La doublure, anciennement employée de station service, malmenée par sa famille et son premier amour, croise Pierre Manan sur son yoat au bord du Vieux Port de Marseille alors qu’elle cherche à donner un nouveau tournant à sa vie étale. Abordée pour un simple travail d’assistante, elle découvre qu’elle a été engagée pour son physique similaire à celui de Clara Manan, de son nom d’artiste Calypso Montant, figure montante de l’art contemporain. Entraînée à s’approprier de son identité, comprendre la signification de ses toiles sombres et la doubler au bras de son mari Pierre, elle se délecte de cette chance de devenir quelqu’un d’autre. Le couple lui ouvre la porte de leur intimité, qui a tout à envier à ce monde d’opulence. Jusqu’à découvrir les secrets malsains poussant Clara à présenter son art sous un autre visage. Evie est alors happée dans ce monde qui à l’instar du romantisme noir fait la part belle à la drogue, au libertinage et aux jeux de domination ; les cartes se brouillent jusqu’à ne plus savoir qui manipule qui.

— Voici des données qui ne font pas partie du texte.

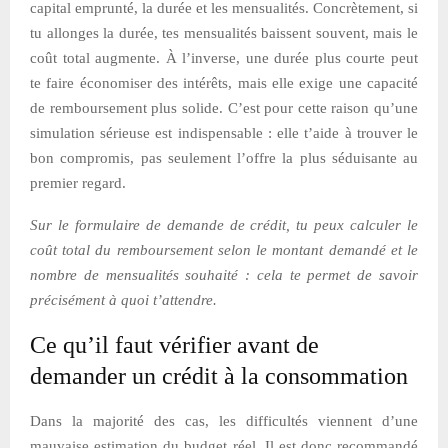
capital emprunté, la durée et les mensualités. Concrètement, si
tu allonges la durée, tes mensualités baissent souvent, mais le
coût total augmente. À l’inverse, une durée plus courte peut
te faire économiser des intérêts, mais elle exige une capacité
de remboursement plus solide. C’est pour cette raison qu’une
simulation sérieuse est indispensable : elle t’aide à trouver le
bon compromis, pas seulement l’offre la plus séduisante au
premier regard.
Sur le formulaire de demande de crédit, tu peux calculer le
coût total du remboursement selon le montant demandé et le
nombre de mensualités souhaité : cela te permet de savoir
précisément à quoi t’attendre.
Ce qu’il faut vérifier avant de
demander un crédit à la consommation
Dans la majorité des cas, les difficultés viennent d’une
mauvaise estimation du budget réel. Il est donc recommandé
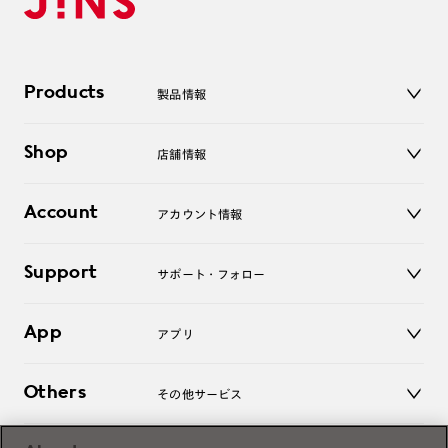
Products
製品情報
メガネ
Shop
店舗情報
サングラス
レンズ
店舗
コンタクトレンズ
Account
アカウント情報
オンラインショップ
老眼鏡
キッズ
マイページ／ログイン
Support
アクセサリー
サポート・フォロー
ログアウト
LINE公式アカウント
お知らせ
App
アプリ
よくあるご質問
ご利用ガイド
JINSアプリ
お問い合わせ
Others
その他サービス
3D WEB試着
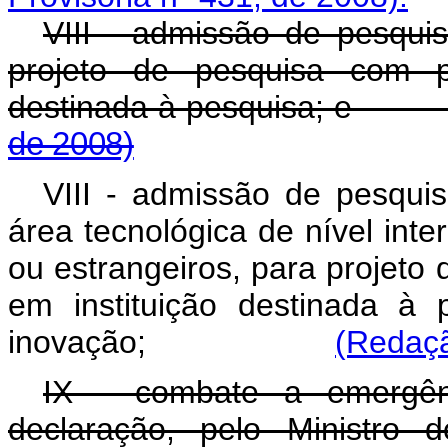
VIII - admissão de pesquis
projeto de pesquisa com pr
destinada à pesqu
de 2008)
VIII - admissão de pesqui
área tecnológica de nível inte
ou estrangeiros, para projeto
em instituição destinada à
inovação;
(Redaçã
IX - combate a emergênc
declaração, pelo Ministro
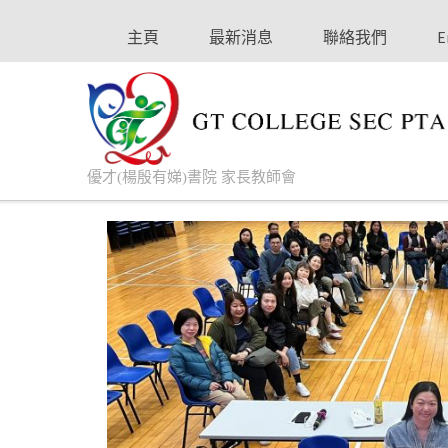
主頁
最新消息
聯絡我們
E
優才(楊殷有娣)書院 家長教師會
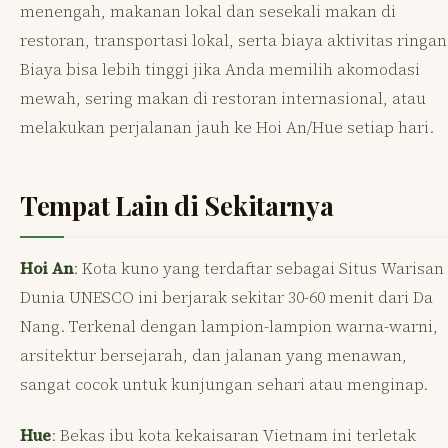
menengah, makanan lokal dan sesekali makan di
restoran, transportasi lokal, serta biaya aktivitas ringan
Biaya bisa lebih tinggi jika Anda memilih akomodasi
mewah, sering makan di restoran internasional, atau
melakukan perjalanan jauh ke Hoi An/Hue setiap hari.
Tempat Lain di Sekitarnya
Hoi An
: Kota kuno yang terdaftar sebagai Situs Warisan
Dunia UNESCO ini berjarak sekitar 30-60 menit dari Da
Nang. Terkenal dengan lampion-lampion warna-warni,
arsitektur bersejarah, dan jalanan yang menawan,
sangat cocok untuk kunjungan sehari atau menginap.
Hue
: Bekas ibu kota kekaisaran Vietnam ini terletak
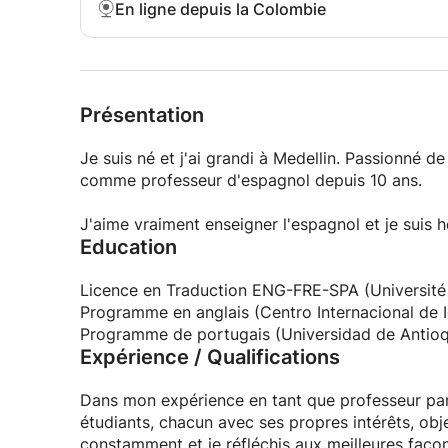
En ligne depuis la Colombie
Présentation
Je suis né et j'ai grandi à Medellin. Passionné de
comme professeur d'espagnol depuis 10 ans.
J'aime vraiment enseigner l'espagnol et je suis h
Education
Licence en Traduction ENG-FRE-SPA (Université d
Programme en anglais (Centro Internacional de I
Programme de portugais (Universidad de Antioq
Expérience / Qualifications
Dans mon expérience en tant que professeur partic
étudiants, chacun avec ses propres intérêts, obj
constamment et je réfléchis aux meilleures façon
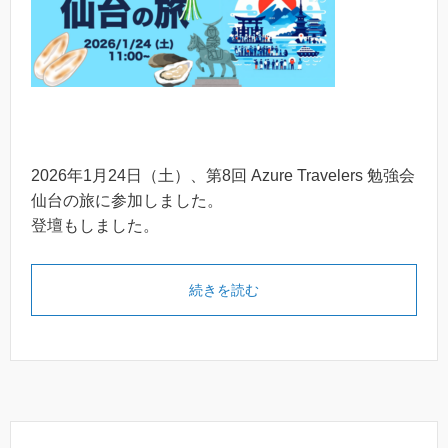
2026年1月24日（土）、第8回 Azure Travelers 勉強会
仙台の旅に参加しました。
登壇もしました。
続きを読む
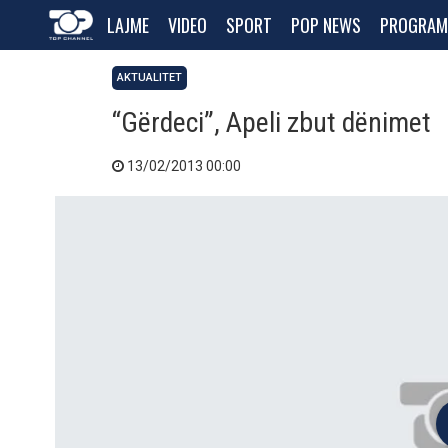
LAJME
VIDEO
SPORT
POP NEWS
PROGRAM
AKTUALITET
“Gërdeci”, Apeli zbut dënimet
13/02/2013 00:00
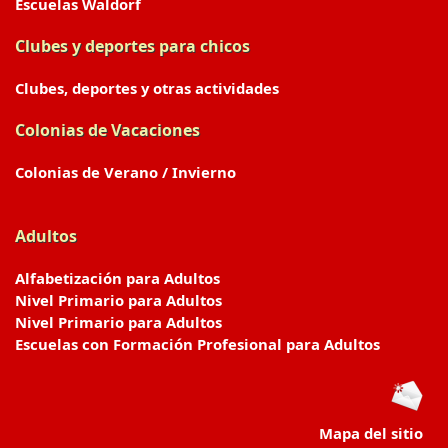
Escuelas Waldorf
Clubes y deportes para chicos
Clubes, deportes y otras actividades
Colonias de Vacaciones
Colonias de Verano / Invierno
Adultos
Alfabetización para Adultos
Nivel Primario para Adultos
Nivel Primario para Adultos
Escuelas con Formación Profesional para Adultos
Mapa del sitio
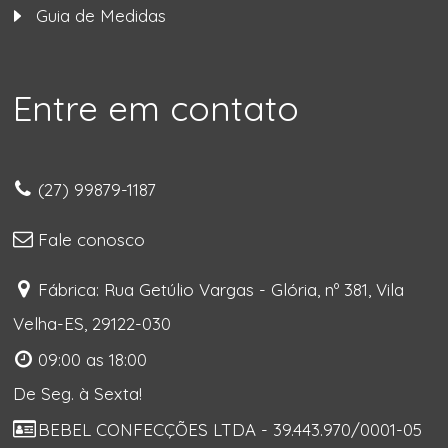
Guia de Medidas
Entre em contato
(27) 99879-1187
Fale conosco
Fábrica: Rua Getúlio Vargas - Glória, nº 381, Vila
Velha-ES, 29122-030
09:00 as 18:00
De Seg. à Sexta!
BEBEL CONFECÇÕES LTDA - 39.443.970/0001-05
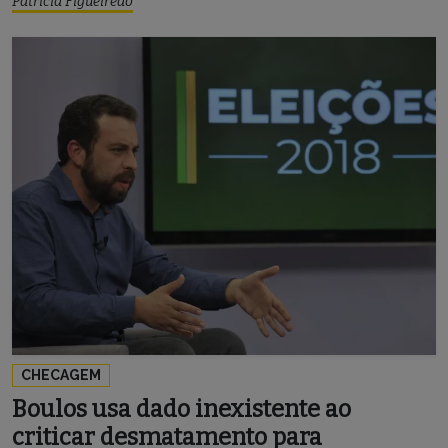
Patrícia Figueiredo
CHECAGEM
Boulos usa dado inexistente ao
criticar desmatamento para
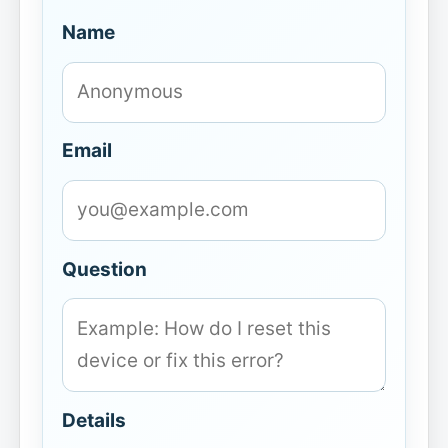
Name
Email
Question
Details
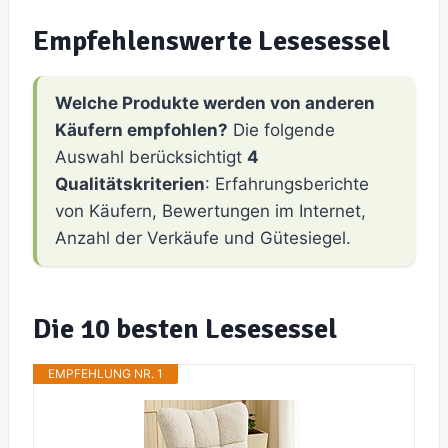
Empfehlenswerte Lesesessel
Welche Produkte werden von anderen
Käufern empfohlen?
Die folgende
Auswahl berücksichtigt
4
Qualitätskriterien
: Erfahrungsberichte
von Käufern, Bewertungen im Internet,
Anzahl der Verkäufe und Gütesiegel.
Die 10 besten Lesesessel
EMPFEHLUNG NR. 1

J’avais très vite refermé « Tout le bleu du ciel » de Mélissa Da Costa, littérature de développement personnel. Elle démontre avec « La Doublure » que ses talents de narratrice vont au-delà des jolis romans aux fins prévisibles, basculant dans un univers glauque ponctué de références artistiques et littéraires, de Goya au Marquis de Sade. Le trio « Evie – Pierre – Clara » est une allégorie de la légende biblique Eve – Adam – Lillith et le lecteur assiste à la dégringole d’Evie pressé de connaître le point le plus bas de la chute prévisible. Malgré certains passages longuets lorsque la narratrice s’étale sur ses ressentis, l’autrice aborde les thèmes de la condition féminine, de la dépendance et de la perversité des désirs enfouis dans une tirade de passé 500 pages, prenant ainsi le risque de changer d’audience. Peut-être un peu glauque -mais soft comparé au dernier roman de Mariana Enriquez. L’autrice a-t-elle souhaité prouver qu’elle pouvait écrire autre chose que des romans feelgood, jusqu’à forcer le trait vers l’autre bord ?

Albin-Michel, 2022.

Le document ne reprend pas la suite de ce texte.